UGA's Frazier not short on talent as NBA Draft looms

- Former UGA guard J.J. Frazier is used to fighting long odds. If he listened to his detractors, Frazier wouldn't have become an All-SEC performer-or found himself ranked in six conference statistical categories at the end of his senior season in Athens. If he hadn't believed in himself, Frazier wouldn't have led his high school, tiny Faith Baptist near Savannah, to a state championship in 2013. And now, on the eve of the NBA Draft, the 5'10' Frazier is facing the same old questions from several NBA teams who gave the 21-year old a tryout.

"A lot of teams like my skills, but my size has been a hindrance throughout my career. I'm skilled enough, I just have to overcome a little obstacle with my size. Basically, it's the same thing I've been hearing my whole career. The way I've been playing for Georgia these last three years, that's how I'm approaching these workouts."

Frazier told FOX 5 Sports he had a great workout with the Hawks earlier this month.

"Coach Bud and the staff showed us a lot of respect, helped us out and tried to teach us things we didn't know and tried to help us improve on things we already knew. It was pretty fun. It would be pretty cool if I was on the Hawks, but I'm just thankful I'm in a situation to be able to play basketball at any level professionally."
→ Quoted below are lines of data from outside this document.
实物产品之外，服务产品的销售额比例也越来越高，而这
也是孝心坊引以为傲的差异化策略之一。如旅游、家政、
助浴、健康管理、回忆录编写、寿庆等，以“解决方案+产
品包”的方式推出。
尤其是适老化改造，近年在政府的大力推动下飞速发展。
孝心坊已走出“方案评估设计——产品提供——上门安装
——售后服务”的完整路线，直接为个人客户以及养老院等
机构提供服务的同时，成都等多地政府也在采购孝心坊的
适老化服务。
Frazier leaves Georgia as a fan favorite who finished his college career as one of only three UGA players ranked among the top-10 career leaders in points, assists, and steals. He credits his time in Athens for much of his success so far.

"Whether I get drafted or am a free agent, just the experience and the love I've gotten since my senior night game has meant so much to me. Regardless if I get drafted or not, I don't think I would be here without the University of Georgia."

The NBA Draft gets underway Thursday night, but don't expect a big draft party at the Frazier household. J.J. plans on spending a quiet evening with his mom and sisters watching--and hoping--his name gets called by a team willing to gamble that the size of his heart is what really matters.